[Excerpts from a dataset]
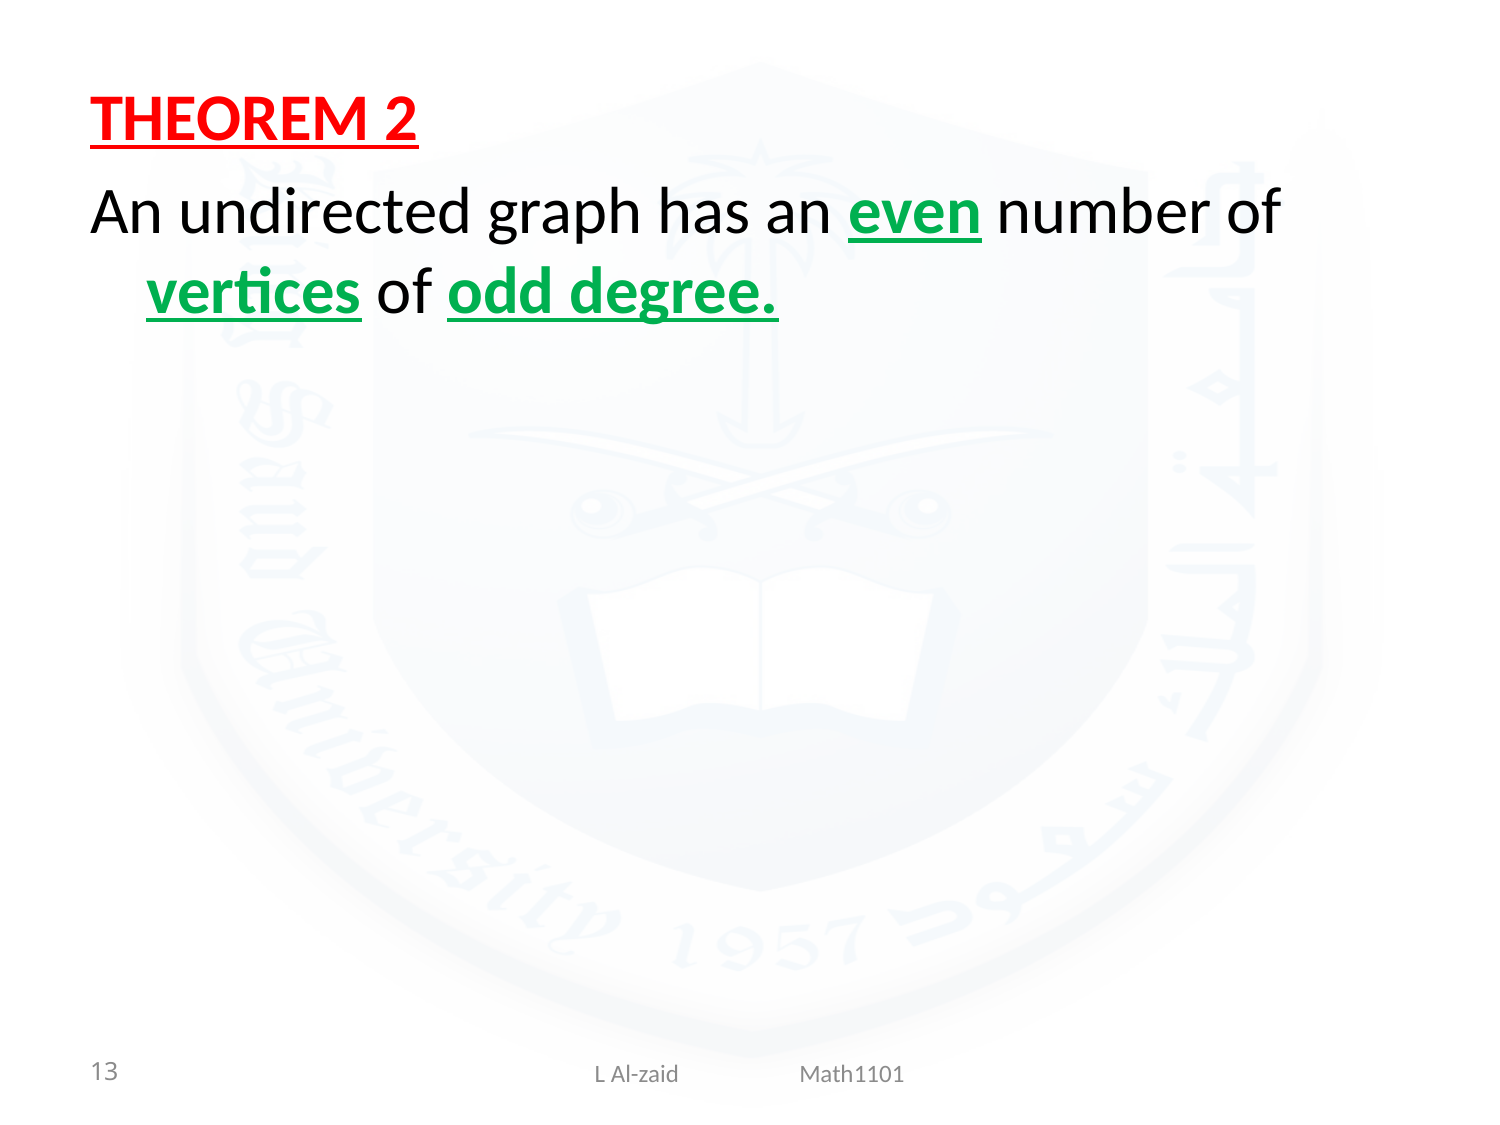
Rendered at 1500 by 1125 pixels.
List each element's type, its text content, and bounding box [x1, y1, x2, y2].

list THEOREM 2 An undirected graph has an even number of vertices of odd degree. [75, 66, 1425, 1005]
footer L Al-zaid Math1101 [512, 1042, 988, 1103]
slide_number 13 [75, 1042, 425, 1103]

▶ **Request**: Could you output all the entries above exactly as written, leaving out the pictures?

▶ **Result for this task**:
Rendered at 1500 by 1125 pixels.
List each element's type, its text content, and bounding box [x1, y1, x2, y2].

list THEOREM 2 An undirected graph has an even number of vertices of odd degree. [75, 66, 1425, 1005]
footer L Al-zaid Math1101 [512, 1042, 988, 1103]
slide_number 13 [75, 1042, 425, 1103]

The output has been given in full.